Best Diets For Losing Weight
Do an itemized calorie count. When possible, write down the number of calories in each thing you eat as you eat it. Keep in mind that the recommended serving size is often considerably smaller than the serving you actually eat. Look up the calorie count on the internet for foods that don't have calories listed on the container or for fast food meals. You don't have to be 100% accurate, but you do want a good estimate of the number of calories you're taking in. Use a scientific or health website to determine the number of calories you should eat a day or consult your doctor. Everyone has different metabolisms and there is no blanket rule that covers everyone's recommended calorie intake. Reducing 500 calories per day from the calories you eat to maintain your weight can help you lose a pound of fat per week.

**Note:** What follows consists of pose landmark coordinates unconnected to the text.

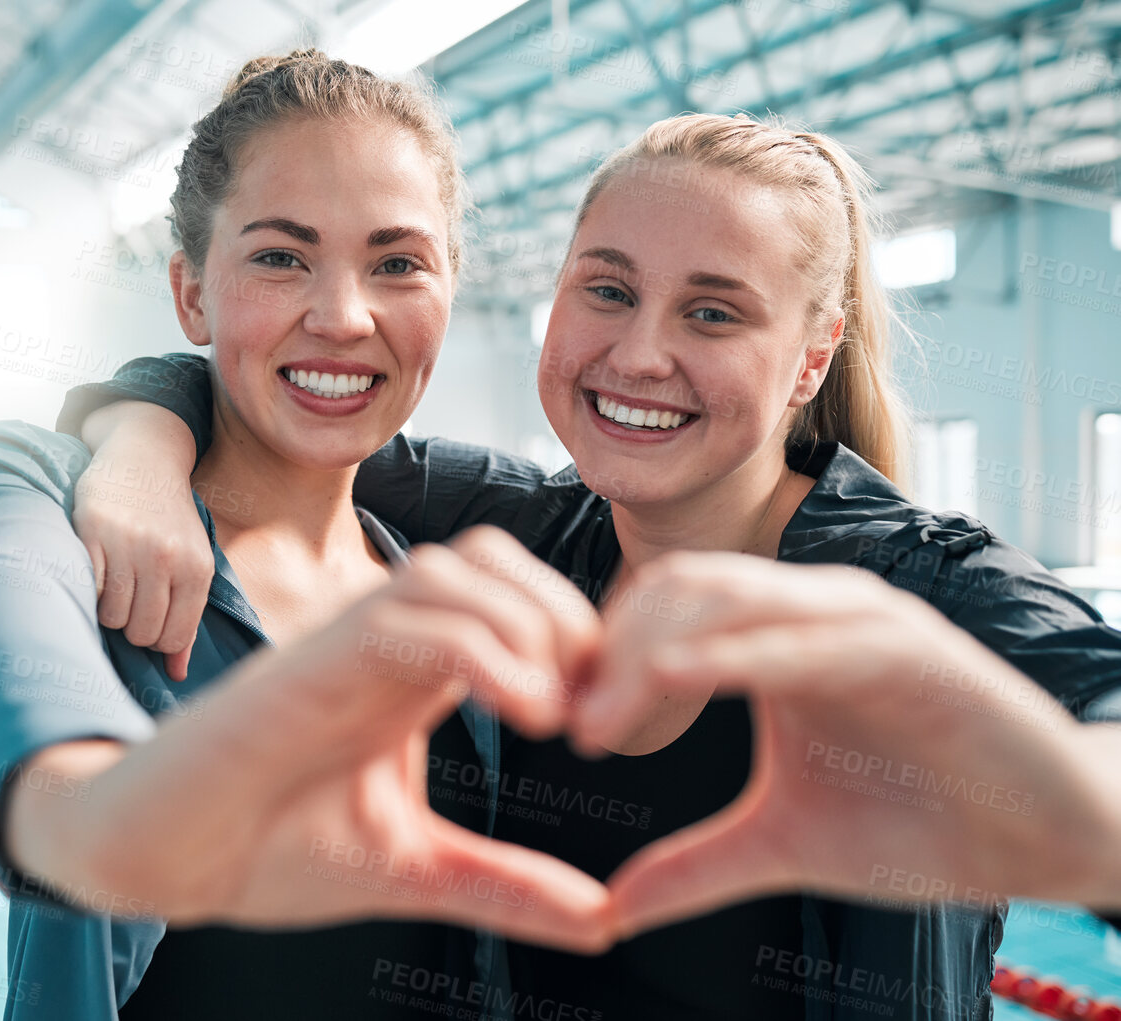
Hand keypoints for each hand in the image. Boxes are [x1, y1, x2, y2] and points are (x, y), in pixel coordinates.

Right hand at [10, 528, 614, 950]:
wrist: (164, 854)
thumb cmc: (266, 848)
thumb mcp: (415, 870)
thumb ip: (505, 886)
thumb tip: (606, 917)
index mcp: (408, 672)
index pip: (508, 594)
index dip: (574, 636)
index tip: (600, 723)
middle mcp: (379, 641)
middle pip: (492, 555)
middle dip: (564, 615)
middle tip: (588, 707)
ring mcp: (342, 643)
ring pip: (456, 568)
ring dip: (527, 625)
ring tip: (552, 711)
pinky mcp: (311, 663)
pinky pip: (411, 617)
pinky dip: (484, 649)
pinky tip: (520, 710)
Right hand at [74, 403, 210, 679]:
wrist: (145, 457)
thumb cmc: (169, 520)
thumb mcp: (192, 564)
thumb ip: (186, 619)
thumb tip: (177, 674)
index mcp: (196, 569)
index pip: (172, 639)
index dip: (156, 639)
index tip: (149, 619)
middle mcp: (166, 557)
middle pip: (141, 632)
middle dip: (132, 626)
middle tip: (129, 600)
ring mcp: (129, 544)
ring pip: (112, 616)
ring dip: (108, 610)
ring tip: (112, 585)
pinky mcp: (93, 531)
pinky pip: (88, 589)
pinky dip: (89, 591)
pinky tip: (96, 573)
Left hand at [572, 553, 1114, 934]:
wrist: (1048, 840)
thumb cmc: (923, 826)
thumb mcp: (783, 845)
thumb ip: (696, 864)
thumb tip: (610, 907)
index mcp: (775, 637)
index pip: (658, 609)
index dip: (601, 661)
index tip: (563, 729)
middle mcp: (810, 610)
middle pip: (676, 589)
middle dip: (610, 652)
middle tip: (570, 727)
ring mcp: (860, 622)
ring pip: (728, 596)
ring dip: (651, 651)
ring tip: (600, 721)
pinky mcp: (909, 652)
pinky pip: (806, 636)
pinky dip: (735, 651)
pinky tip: (675, 679)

Disordered eating among women in the U.S. may be more widespread than we thought. Nearly two-thirds (65 percent) of young American women report experiencing disordered eating behaviors, and ten percent report symptoms of eating disorders such as anorexia nervosa and bulimia, or binge eating disorder, according to new study findings published in HealthDay News.

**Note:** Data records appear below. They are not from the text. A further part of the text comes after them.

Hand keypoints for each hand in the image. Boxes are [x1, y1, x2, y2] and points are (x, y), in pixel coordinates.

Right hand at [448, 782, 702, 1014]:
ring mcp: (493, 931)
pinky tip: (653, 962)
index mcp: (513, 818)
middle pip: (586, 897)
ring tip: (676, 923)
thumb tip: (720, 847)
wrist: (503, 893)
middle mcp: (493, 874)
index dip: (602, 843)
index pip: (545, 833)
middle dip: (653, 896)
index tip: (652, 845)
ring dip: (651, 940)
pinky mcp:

Although there seems to be a widespread belief that eating disorders affect mostly young women, the study found that a surprising number of women in their 30s and 40s had about the same rates of disordered eating as younger women.

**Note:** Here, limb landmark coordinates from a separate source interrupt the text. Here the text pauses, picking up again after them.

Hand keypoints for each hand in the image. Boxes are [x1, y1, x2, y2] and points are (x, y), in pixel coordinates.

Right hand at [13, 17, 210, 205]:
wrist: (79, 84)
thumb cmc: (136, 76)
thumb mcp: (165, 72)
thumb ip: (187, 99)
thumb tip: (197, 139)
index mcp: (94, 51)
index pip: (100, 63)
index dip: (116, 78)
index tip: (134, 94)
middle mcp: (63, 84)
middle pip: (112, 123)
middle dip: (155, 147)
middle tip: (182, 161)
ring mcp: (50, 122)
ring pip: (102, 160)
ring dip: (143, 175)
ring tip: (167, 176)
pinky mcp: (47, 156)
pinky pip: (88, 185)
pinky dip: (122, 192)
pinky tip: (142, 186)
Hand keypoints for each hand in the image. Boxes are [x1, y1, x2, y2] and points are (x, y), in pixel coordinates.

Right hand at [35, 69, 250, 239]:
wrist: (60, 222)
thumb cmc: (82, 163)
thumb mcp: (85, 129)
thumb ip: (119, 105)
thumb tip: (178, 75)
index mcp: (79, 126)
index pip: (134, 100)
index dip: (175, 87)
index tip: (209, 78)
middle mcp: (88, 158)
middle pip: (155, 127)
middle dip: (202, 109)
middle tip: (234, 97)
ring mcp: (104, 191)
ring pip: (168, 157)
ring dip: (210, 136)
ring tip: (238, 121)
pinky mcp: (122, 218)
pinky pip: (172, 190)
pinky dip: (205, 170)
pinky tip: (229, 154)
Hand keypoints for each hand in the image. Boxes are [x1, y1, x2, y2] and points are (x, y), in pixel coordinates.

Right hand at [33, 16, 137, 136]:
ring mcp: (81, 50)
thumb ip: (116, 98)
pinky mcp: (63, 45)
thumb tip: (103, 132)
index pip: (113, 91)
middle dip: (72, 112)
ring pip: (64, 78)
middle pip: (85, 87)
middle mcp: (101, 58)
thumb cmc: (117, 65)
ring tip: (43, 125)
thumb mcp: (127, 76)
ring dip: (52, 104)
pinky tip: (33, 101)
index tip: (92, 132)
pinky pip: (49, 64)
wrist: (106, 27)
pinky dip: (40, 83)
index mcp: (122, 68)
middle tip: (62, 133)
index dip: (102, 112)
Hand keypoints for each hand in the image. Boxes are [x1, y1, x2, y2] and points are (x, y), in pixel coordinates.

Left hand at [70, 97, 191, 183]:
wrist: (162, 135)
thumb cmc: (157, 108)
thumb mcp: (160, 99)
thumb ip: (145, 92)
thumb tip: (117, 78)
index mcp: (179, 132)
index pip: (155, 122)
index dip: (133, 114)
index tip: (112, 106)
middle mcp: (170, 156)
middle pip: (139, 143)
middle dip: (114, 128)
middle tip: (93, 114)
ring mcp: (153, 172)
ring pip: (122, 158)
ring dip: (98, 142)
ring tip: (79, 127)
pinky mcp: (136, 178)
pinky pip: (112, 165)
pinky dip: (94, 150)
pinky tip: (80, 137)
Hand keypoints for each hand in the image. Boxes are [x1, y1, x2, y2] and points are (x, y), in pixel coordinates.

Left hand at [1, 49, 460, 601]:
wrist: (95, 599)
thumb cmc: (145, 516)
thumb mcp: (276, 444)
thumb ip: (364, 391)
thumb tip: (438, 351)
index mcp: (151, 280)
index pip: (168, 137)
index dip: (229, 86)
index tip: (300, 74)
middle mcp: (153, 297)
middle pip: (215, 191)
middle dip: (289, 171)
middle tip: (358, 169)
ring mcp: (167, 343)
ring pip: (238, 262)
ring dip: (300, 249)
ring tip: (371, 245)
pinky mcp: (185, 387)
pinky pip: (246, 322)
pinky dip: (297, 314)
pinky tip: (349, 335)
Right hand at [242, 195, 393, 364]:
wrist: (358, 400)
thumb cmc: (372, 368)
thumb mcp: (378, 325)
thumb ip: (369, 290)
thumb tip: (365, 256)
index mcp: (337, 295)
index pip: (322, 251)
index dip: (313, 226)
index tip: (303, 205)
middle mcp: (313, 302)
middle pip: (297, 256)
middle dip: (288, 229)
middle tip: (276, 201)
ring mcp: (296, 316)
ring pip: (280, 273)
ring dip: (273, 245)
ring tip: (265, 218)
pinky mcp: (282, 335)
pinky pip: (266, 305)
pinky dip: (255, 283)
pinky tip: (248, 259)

While there is much wisdom in the calorie principle, you can get caught up in calorie counting. Many people who count calories stop eating when their calories are up, resulting in hunger. Feeling hungry is never healthy, and causes people to overeat in the long run. This approach also clumps all calories into one box. Some calories are better for you than others. For example, some fats that are high in calories are actually good for weight loss. The healthier path towards weight loss is to focus on what you are eating.
The GI level shows how much sugar is released into the blood stream from a certain food. It also measures how quickly the release is. High GI foods are less satiating than food that releases less sugar more slowly. Low GI foods are protein dense foods, vegetables, and many fruits.